Task requirements — What is needed is an exact copy of the whole listing below, with no pictures.

Excerpted data —
----

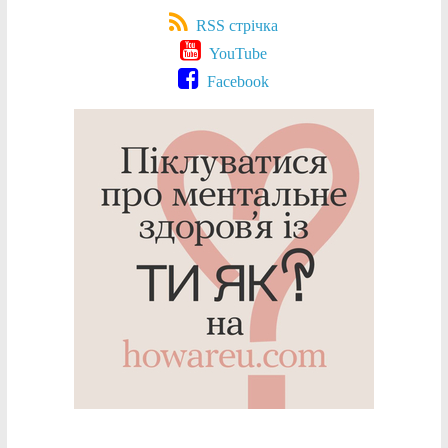
RSS стрічка
YouTube
Facebook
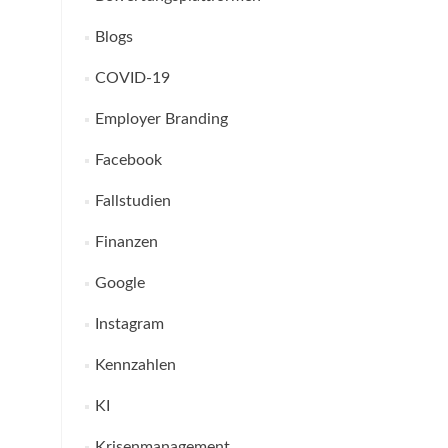
Blogs
COVID-19
Employer Branding
Facebook
Fallstudien
Finanzen
Google
Instagram
Kennzahlen
KI
Krisenmanagement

----

Answer space —
RSS стрічка
YouTube
Facebook
Blogs
COVID-19
Employer Branding
Facebook
Fallstudien
Finanzen
Google
Instagram
Kennzahlen
KI
Krisenmanagement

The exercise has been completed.